## Passage

With the purpose of regulating the electoral competition between parties, the reforms eliminated the distribution by halves for departmental assemblies and municipal councils. Also included were some measures to recognize minority parties. Some required reforms were postponed, in some cases indefinitely, such Article 120 of the Constitution granting "the right and fair participation of the second party in voting". Article 120 had the unintended effect of limiting the participation of minority parties and therefore limiting citizen participation.

===The Reform of 1984===
During the government of Belisario Betancur the congress established popular voting for mayors and governors on November 21, 1984.

==The constitution of 1991==

During peace negotiations with various rebel groups during the mandate of president Virgilio Barco Vargas, the guerrilla detachment M-19 insisted that one of the main requirements for them to lay down arms was the creation of a Constituent Assembly of Colombia in order to modify the constitution which until then did not guarantee the creation and development of political parties other than the two traditional ones, nor give representation to minorities.

## Page text extracted as data
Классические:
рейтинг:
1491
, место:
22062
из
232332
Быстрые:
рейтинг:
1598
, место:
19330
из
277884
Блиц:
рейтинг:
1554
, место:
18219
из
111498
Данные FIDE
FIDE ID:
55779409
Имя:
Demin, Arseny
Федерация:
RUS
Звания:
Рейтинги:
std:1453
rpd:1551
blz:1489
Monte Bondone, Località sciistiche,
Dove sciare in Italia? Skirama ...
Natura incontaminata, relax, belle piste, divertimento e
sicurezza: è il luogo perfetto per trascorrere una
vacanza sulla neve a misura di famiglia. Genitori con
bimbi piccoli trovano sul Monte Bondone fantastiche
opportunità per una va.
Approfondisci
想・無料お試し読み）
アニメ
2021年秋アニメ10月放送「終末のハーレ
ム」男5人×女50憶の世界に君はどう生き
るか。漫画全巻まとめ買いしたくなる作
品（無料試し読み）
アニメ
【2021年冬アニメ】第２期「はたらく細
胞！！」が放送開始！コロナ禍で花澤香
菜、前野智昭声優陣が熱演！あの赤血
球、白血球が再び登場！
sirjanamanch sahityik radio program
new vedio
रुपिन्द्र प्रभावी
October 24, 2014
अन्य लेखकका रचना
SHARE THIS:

## Task goal
Copy the whole passage on Colombia's electoral reforms and the 1991 constitution word for word. The records have nothing to do with the text.

## Response
With the purpose of regulating the electoral competition between parties, the reforms eliminated the distribution by halves for departmental assemblies and municipal councils. Also included were some measures to recognize minority parties. Some required reforms were postponed, in some cases indefinitely, such Article 120 of the Constitution granting "the right and fair participation of the second party in voting". Article 120 had the unintended effect of limiting the participation of minority parties and therefore limiting citizen participation.

===The Reform of 1984===
During the government of Belisario Betancur the congress established popular voting for mayors and governors on November 21, 1984.

==The constitution of 1991==

During peace negotiations with various rebel groups during the mandate of president Virgilio Barco Vargas, the guerrilla detachment M-19 insisted that one of the main requirements for them to lay down arms was the creation of a Constituent Assembly of Colombia in order to modify the constitution which until then did not guarantee the creation and development of political parties other than the two traditional ones, nor give representation to minorities.